Dia menekankan, pengunduran diri Lili sebagai komisioner mengacu pada Pasal 10 ayat (4) huruf b Perdewas Nomor 02 tahun 2020. Dia melanjutkan, apabila permintaan itu diabaikan, maka Dewas mesti menyurati presiden agar segera memberhentikan Lili dengan alasan telah melakukan perbuatan tercela seperti tertulis pada Pasal 32 ayat (1) huruf c UU nomor 19 tahun 2019.
ICW juga meminta kedeputian penindakan KPK segera menyelidiki dugaan pelanggaran dengan mengusut tindak pidananya, baik gratifikasi, suap, atau pemerasan. Hal itu mengingat ranah penindakan bukan berada di tangan Dewas. "Sehingga dibutuhkan koordinasi antara pihak Dewan Pengawas dengan kedeputian penindakan," katanya.

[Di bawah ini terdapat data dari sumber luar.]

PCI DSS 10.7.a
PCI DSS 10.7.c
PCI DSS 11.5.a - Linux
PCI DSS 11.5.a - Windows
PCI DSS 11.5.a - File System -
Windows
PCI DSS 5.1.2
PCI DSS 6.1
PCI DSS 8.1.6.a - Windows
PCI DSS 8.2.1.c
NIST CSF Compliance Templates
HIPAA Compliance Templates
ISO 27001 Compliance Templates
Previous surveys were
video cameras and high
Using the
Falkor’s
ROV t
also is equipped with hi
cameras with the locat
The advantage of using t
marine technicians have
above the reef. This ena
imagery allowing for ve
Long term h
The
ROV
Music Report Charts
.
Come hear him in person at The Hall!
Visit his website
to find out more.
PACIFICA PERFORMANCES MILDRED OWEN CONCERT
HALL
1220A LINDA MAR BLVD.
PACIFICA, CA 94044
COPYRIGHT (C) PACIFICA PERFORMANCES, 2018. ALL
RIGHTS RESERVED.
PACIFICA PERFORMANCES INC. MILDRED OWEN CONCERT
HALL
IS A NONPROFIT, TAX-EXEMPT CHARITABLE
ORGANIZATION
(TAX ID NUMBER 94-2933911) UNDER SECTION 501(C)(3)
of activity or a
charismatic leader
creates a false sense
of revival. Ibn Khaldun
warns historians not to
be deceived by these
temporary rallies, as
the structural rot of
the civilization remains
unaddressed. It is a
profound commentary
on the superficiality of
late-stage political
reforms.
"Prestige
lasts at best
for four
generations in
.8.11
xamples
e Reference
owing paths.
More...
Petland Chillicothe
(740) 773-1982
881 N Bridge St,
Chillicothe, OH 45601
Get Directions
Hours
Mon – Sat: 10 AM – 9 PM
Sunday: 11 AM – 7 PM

Lebih lanjut, ICW menyarankan Lili segera mundur sebagai pimpinan lantaran masifnya kritik masyarakat terhadap dirinya. Kurnia mengatakan, hal tersebut juga sejalan dengan mandat TAP MPR Nomor VI Tahun 2001 tentang Etika Kehidupan Berbangsa.
ICW meyakini jika dugaan pelanggaran kode etik ini terbukti maka masyarakat semakin enggan untuk percaya kepada KPK. Kurnia berpendapat jika Lili tetap menjabat sebagai pimpinan maka berpotensi semakin menyulitkan para pegawai KPK yang selalu mengkampanyekan nilai integritas kepada masyarakat.

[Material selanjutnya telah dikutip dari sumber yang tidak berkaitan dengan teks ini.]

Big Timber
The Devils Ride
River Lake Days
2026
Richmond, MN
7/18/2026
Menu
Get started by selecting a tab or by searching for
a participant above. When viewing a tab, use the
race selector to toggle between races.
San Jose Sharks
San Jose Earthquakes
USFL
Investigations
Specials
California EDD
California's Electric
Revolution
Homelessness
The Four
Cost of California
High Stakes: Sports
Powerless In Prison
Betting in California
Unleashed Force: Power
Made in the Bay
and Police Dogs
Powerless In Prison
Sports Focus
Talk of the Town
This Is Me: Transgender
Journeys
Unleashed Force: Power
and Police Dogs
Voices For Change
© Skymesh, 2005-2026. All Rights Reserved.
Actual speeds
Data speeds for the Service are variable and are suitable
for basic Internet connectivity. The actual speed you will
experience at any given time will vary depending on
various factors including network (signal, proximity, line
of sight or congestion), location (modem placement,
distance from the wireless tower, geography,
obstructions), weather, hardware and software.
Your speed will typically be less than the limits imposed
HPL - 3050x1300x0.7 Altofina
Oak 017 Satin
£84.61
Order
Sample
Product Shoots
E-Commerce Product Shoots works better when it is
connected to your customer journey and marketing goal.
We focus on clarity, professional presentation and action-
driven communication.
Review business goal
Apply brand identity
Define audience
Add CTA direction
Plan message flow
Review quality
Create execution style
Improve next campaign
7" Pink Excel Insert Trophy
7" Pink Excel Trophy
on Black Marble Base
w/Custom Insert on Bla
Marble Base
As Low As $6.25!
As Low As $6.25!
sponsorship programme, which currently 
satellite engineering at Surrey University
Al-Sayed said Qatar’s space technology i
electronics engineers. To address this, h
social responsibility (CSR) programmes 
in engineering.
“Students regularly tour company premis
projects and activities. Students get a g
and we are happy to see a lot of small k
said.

"Pertanyaan sederhananya, bagaimana masyarakat akan percaya kepada KPK jika pada level pimpinannya saja dipenuhi dengan berbagai persoalan," katanya.
Sebelumnya, Lili Pintauli Siregar kembali dilaporkan ke Dewas KPK atas dugaan pelanggaran etik. Mantan Wakil ketua Lembaga Perlindungan Saksi dan Korban (LPSK) itu disebut menerima fasilitas untuk menonton MotoGP Mandalika, Lombok, NTB, beberapa waktu lalu.